[WORK REQUEST] Please edit the report on the Nikkei 225: write out the part that opens with the words "Benchmark Nikkei 225" and closes with "offering in 2021.", and change "Tokyo Electron" to "Tokyo Electron Limited".

--- TEXT SHOWN Enclosed Below ---

Japan’s Nikkei 225 index recovered from two days of losses to rise over 1% on Thursday as semiconductor firms and tech stocks led gains.
Benchmark Nikkei 225 index rose 1.5% to 28,564 points on Thursday. The index had lost 0.3% a day earlier.
Tech stocks in Tokyo tracked overnight gains on Nasdaq with chipmaking equipment manufacturer Tokyo Electron climbing over 5% to emerge among the top gainers on the benchmark.
Semiconductor firms lead gains
Semiconductor firms Advantest and SCREEN Holdings gained over 3% and over 4%, respectively. Topix-17 Electric Appliances & PRE Instrument was the best performing sectoral sub-index on Thursday, up 1.7%.
Metal product firms Toho Zinc and Mitsui Mining and Smelting were among the top five gainers on the index as zinc prices extended gains after a European smelter cut production due to high energy prices.
Meanwhile, medical devices maker PHC Holdings fell over 18% on its first day of trade in Japan’s biggest initial public offering in 2021.
HK on holiday
Mainland China shares seesawed on Thursday as China saw factory costs rise to the highest level ever in September on soaring energy prices amid a nationwide power shortage. Market in Hong Kong was shut for holiday on Thursday.
China’s blue-chip CSI 300 index fell 0.5%, while bourses in Shanghai and Shenzhen remained flat on Thursday.
“As inflation pressure is limited among producers, we believe the People’s Bank of China will maintain its targeted approach and keep the benchmark interest rate on hold,” said ANZ Research in a note.

--- End of Enclosed TEXT SHOWN ---
--- EXTRACTED RECORDS Enclosed Below ---

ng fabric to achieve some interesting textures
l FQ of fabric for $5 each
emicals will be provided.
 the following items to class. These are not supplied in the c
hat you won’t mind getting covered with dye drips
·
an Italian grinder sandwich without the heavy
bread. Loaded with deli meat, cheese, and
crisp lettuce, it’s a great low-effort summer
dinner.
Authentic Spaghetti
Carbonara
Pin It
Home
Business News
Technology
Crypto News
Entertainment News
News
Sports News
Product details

--- End of Enclosed EXTRACTED RECORDS ---
--- EXTRACTED RECORDS Enclosed Below ---

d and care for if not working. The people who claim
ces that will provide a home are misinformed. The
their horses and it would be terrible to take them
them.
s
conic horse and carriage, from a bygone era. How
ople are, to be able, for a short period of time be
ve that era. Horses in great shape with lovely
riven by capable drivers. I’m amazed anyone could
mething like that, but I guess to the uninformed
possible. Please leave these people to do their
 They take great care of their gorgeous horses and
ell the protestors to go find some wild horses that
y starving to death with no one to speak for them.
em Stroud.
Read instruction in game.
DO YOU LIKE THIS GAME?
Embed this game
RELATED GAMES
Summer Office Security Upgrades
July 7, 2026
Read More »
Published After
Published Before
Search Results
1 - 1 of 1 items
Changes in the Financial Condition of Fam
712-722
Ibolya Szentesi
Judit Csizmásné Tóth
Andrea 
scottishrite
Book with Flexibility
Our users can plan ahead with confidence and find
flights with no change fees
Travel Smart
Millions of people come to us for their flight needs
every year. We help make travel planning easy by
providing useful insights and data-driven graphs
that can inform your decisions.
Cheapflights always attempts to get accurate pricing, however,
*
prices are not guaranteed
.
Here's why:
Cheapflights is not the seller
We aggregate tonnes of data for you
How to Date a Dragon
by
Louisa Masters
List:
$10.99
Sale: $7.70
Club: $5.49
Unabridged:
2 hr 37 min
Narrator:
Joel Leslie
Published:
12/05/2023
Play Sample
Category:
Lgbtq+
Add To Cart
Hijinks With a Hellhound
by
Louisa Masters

--- End of Enclosed EXTRACTED RECORDS ---

[RESULT OF THIS TASK]
Benchmark Nikkei 225 index rose 1.5% to 28,564 points on Thursday. The index had lost 0.3% a day earlier.
Tech stocks in Tokyo tracked overnight gains on Nasdaq with chipmaking equipment manufacturer Tokyo Electron Limited climbing over 5% to emerge among the top gainers on the benchmark.
Semiconductor firms lead gains
Semiconductor firms Advantest and SCREEN Holdings gained over 3% and over 4%, respectively. Topix-17 Electric Appliances & PRE Instrument was the best performing sectoral sub-index on Thursday, up 1.7%.
Metal product firms Toho Zinc and Mitsui Mining and Smelting were among the top five gainers on the index as zinc prices extended gains after a European smelter cut production due to high energy prices.
Meanwhile, medical devices maker PHC Holdings fell over 18% on its first day of trade in Japan’s biggest initial public offering in 2021.